SharePoint grew up on the farm: since 2003, it has predominantly resided on-premises, in an organization’s server farm. However, new CEO Satya Nadella is not keeping Microsoft’s intensions a secret, as he proclaims a “cloud first, mobile first” focus.
What does this mean for SharePoint specifically? The 2015 Q1 earnings call showed a lot of success for Office 365 and, by extension, SharePoint Online. Though the two products resemble one another, the Online version of SharePoint differs from the Server edition.
To understand the differences, here are some questions that IT leaders should ask before deciding on an approach.
1. Where are the companies SharePoint users?
The only connectivity tool needed for SharePoint Online is an internet connection and web browser. Employees can access their SharePoint portal through a web browser on a PC, tablet or phone. The Server edition of SharePoint is different. Special configurations of company firewalls, and/or a VPN connection will be needed to access SharePoint information remotely. VPN connections may be difficult for end-users to setup, especially given the current BYOD trend.
2. What other systems (ERP, file-share, email) does the company use?
This is important as the cloud edition of SharePoint, while having the same FAST search capabilities as the Server edition, lacks some of the more complex integrations to other systems such as SAP or Oracle ERP and IBM Lotus Notes email and collaboration tools. If the company wishes to use SharePoint to acquire data and information from these systems, only the Server edition will work. As will be discussed further, the data is not accessible for business intelligence reporting either.
3. Is the Power BI app enough for my company?
One feature that is missing in SharePoint Online is the ability to display business intelligence dashboards. Whereas Server can act as a hub to display relevant reports and data, Online cannot. This poses a significant impediment to those with ERP software from other vendors.
Power BI is a replacement app supplied by Microsoft that helps end-users pull reports themselves, which is useful. The Power BI application also holds a natural-language processing capability, allowing a user to pose a question in plain English and let the app determine the best method of presenting the desired data. For power users, Power BI may be limiting, however Power BI also may be the key to convincing business users to pay attention to the data.

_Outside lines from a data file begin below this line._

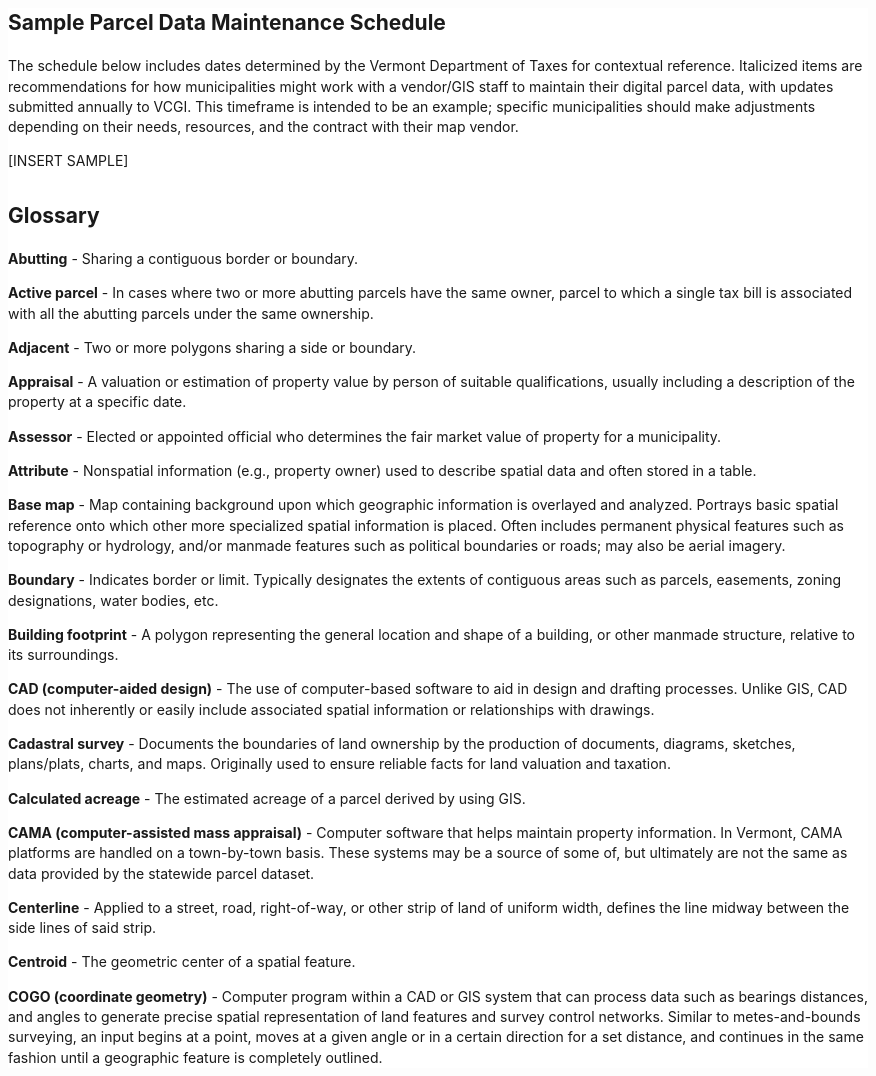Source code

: ## Sample Parcel Data Maintenance Schedule
The schedule below includes dates determined by the Vermont Department of Taxes for contextual reference. Italicized items are recommendations for how municipalities might work with a vendor/GIS staff to maintain their digital parcel data, with updates submitted annually to VCGI. This timeframe is intended to be an example; specific municipalities should make adjustments depending on their needs, resources, and the contract with their map vendor.

[INSERT SAMPLE]

## Glossary
**Abutting** - Sharing a contiguous border or boundary. 

**Active parcel** - In cases where two or more abutting parcels have the same owner, parcel to which a single tax bill is associated with all the abutting parcels under the same ownership.  

**Adjacent** - Two or more polygons sharing a side or boundary. 

**Appraisal** - A valuation or estimation of property value by person of suitable qualifications, usually including a description of the property at a specific date. 

**Assessor** - Elected or appointed official who determines the fair market value of property for a municipality. 

**Attribute** - Nonspatial information (e.g., property owner) used to describe spatial data and often stored in a table.

**Base map** - Map containing background upon which geographic information is overlayed and analyzed. Portrays basic spatial reference onto which other more specialized spatial information is placed. Often includes permanent physical features such as topography or hydrology, and/or manmade features such as political boundaries or roads; may also be aerial imagery. 

**Boundary** - Indicates border or limit. Typically designates the extents of contiguous areas such as parcels, easements, zoning designations, water bodies, etc. 

**Building footprint** - A polygon representing the general location and shape of a building, or other manmade structure, relative to its surroundings.

**CAD (computer-aided design)** - The use of computer-based software to aid in design and drafting processes. Unlike GIS, CAD does not inherently or easily include associated spatial information or relationships with drawings. 

**Cadastral survey** - Documents the boundaries of land ownership by the production of documents, diagrams, sketches, plans/plats, charts, and maps. Originally used to ensure reliable facts for land valuation and taxation.  

**Calculated acreage** - The estimated acreage of a parcel derived by using GIS. 

**CAMA (computer-assisted mass appraisal)** - Computer software that helps maintain property information. In Vermont, CAMA platforms are handled on a town-by-town basis. These systems may be a source of some of, but ultimately are not the same as data provided by the statewide parcel dataset. 

**Centerline** - Applied to a street, road, right-of-way, or other strip of land of uniform width, defines the line midway between the side lines of said strip. 

**Centroid** - The geometric center of a spatial feature. 

**COGO (coordinate geometry)** - Computer program within a CAD or GIS system that can process data such as bearings distances, and angles to generate precise spatial representation of land features and survey control networks. Similar to metes-and-bounds surveying, an input begins at a point, moves at a given angle or in a certain direction for a set distance, and continues in the same fashion until a geographic feature is completely outlined. 
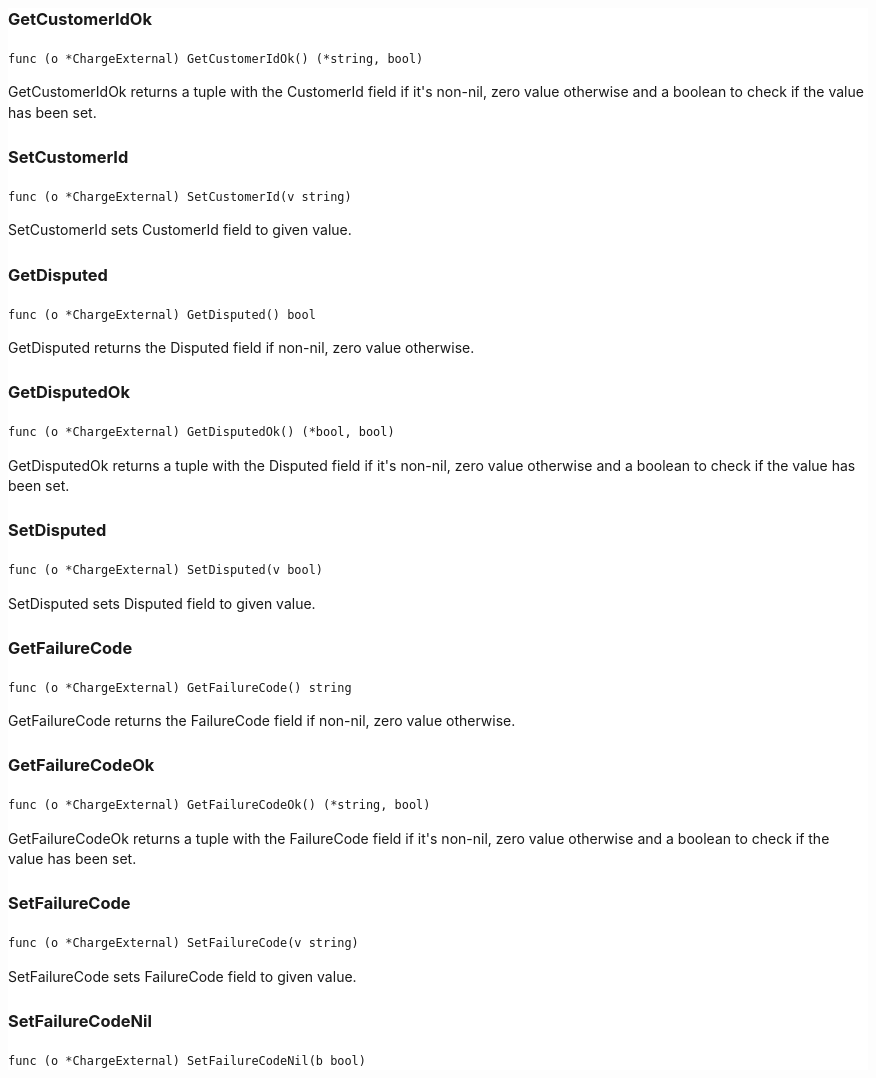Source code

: ### GetCustomerIdOk

`func (o *ChargeExternal) GetCustomerIdOk() (*string, bool)`

GetCustomerIdOk returns a tuple with the CustomerId field if it's non-nil, zero value otherwise
and a boolean to check if the value has been set.

### SetCustomerId

`func (o *ChargeExternal) SetCustomerId(v string)`

SetCustomerId sets CustomerId field to given value.


### GetDisputed

`func (o *ChargeExternal) GetDisputed() bool`

GetDisputed returns the Disputed field if non-nil, zero value otherwise.

### GetDisputedOk

`func (o *ChargeExternal) GetDisputedOk() (*bool, bool)`

GetDisputedOk returns a tuple with the Disputed field if it's non-nil, zero value otherwise
and a boolean to check if the value has been set.

### SetDisputed

`func (o *ChargeExternal) SetDisputed(v bool)`

SetDisputed sets Disputed field to given value.


### GetFailureCode

`func (o *ChargeExternal) GetFailureCode() string`

GetFailureCode returns the FailureCode field if non-nil, zero value otherwise.

### GetFailureCodeOk

`func (o *ChargeExternal) GetFailureCodeOk() (*string, bool)`

GetFailureCodeOk returns a tuple with the FailureCode field if it's non-nil, zero value otherwise
and a boolean to check if the value has been set.

### SetFailureCode

`func (o *ChargeExternal) SetFailureCode(v string)`

SetFailureCode sets FailureCode field to given value.


### SetFailureCodeNil

`func (o *ChargeExternal) SetFailureCodeNil(b bool)`
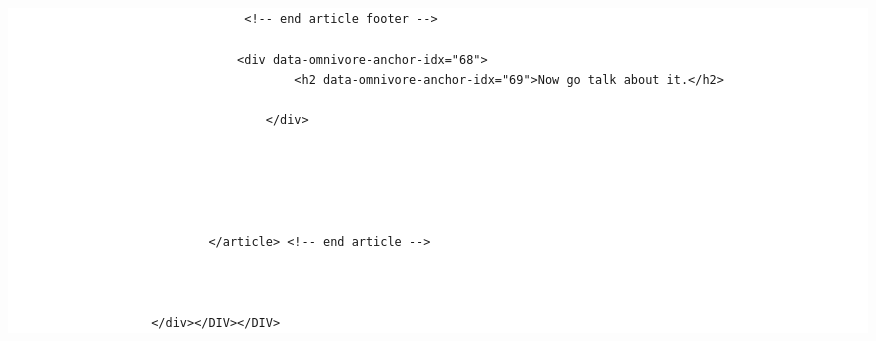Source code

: 									 <!-- end article footer -->

									<div data-omnivore-anchor-idx="68">
											<h2 data-omnivore-anchor-idx="69">Now go talk about it.</h2>
											  
  										</div>

									
									
									
									
								</article> <!-- end article -->

							
							
						</div></DIV></DIV>
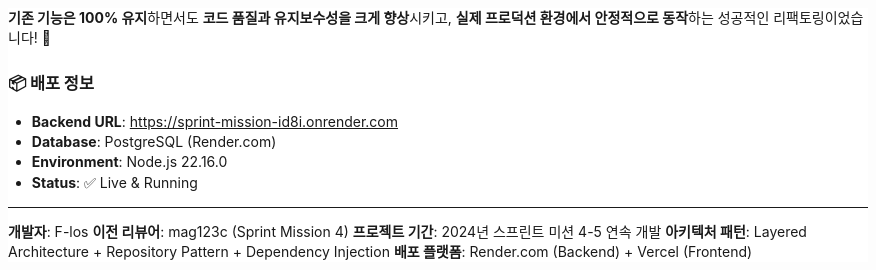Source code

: **기존 기능은 100% 유지**하면서도 **코드 품질과 유지보수성을 크게 향상**시키고, **실제 프로덕션 환경에서 안정적으로 동작**하는 성공적인 리팩토링이었습니다! 🚀

### 📦 **배포 정보**
- **Backend URL**: https://sprint-mission-id8i.onrender.com
- **Database**: PostgreSQL (Render.com)
- **Environment**: Node.js 22.16.0
- **Status**: ✅ Live & Running

---

**개발자**: F-los
**이전 리뷰어**: mag123c (Sprint Mission 4)
**프로젝트 기간**: 2024년 스프린트 미션 4-5 연속 개발
**아키텍처 패턴**: Layered Architecture + Repository Pattern + Dependency Injection
**배포 플랫폼**: Render.com (Backend) + Vercel (Frontend)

4. How much customization is needed?
When using any cloud service, you must play by the vendor’s rules. I have heard SharePoint described as a Swiss Army knife, where many tools are available to be pulled when needed. As well I have heard it described as a large piece of cloth: it isn’t a garment in itself, however it can be used to create many different garments. Each metaphor displays SharePoint’s versatility. Hosting SharePoint elsewhere, of course, puts many of these options into doubt.
Complex custom code cannot be applied to a public cloud, though a degree of customization is possible. The Cloud version has many easily installable applications through a web store that may offer out-of-the-box functionality that helps users. These applications can be put into a custom store for individual business, which is administered by the IT folks and downloadable by the business users. These apps can also be applied to the on-premises version but of course are subject to Microsoft’s cloud limitations.
5. Do we have the infrastructure, in-house resources and disaster plan required?
SharePoint Server requires hardware to run on, talented people to keep it running and a backup plan in case of a disaster of some sort. This costs money up front, pushes salary costs higher and will take up the IT staff’s time determining the most efficient disaster recovery plan.
Do we know what we want from SharePoint/do we have the investment?
SharePoint Server is fairly costly. Server edition has associated hardware costs, and either a lot of training for IT staff, new hires or consulting services. SharePoint Online, conversely, is a subscription-based payment model that can be included in the costs of Office 365. Office 365 offers a more flexible way for companies to pay for Microsoft Office (and always stay up-to-date) so many companies have either already purchased licenses or are planning to. If this is the case, including SharePoint Online licenses will offer a cheap and simple means to evaluate the appropriateness of SharePoint in your environment.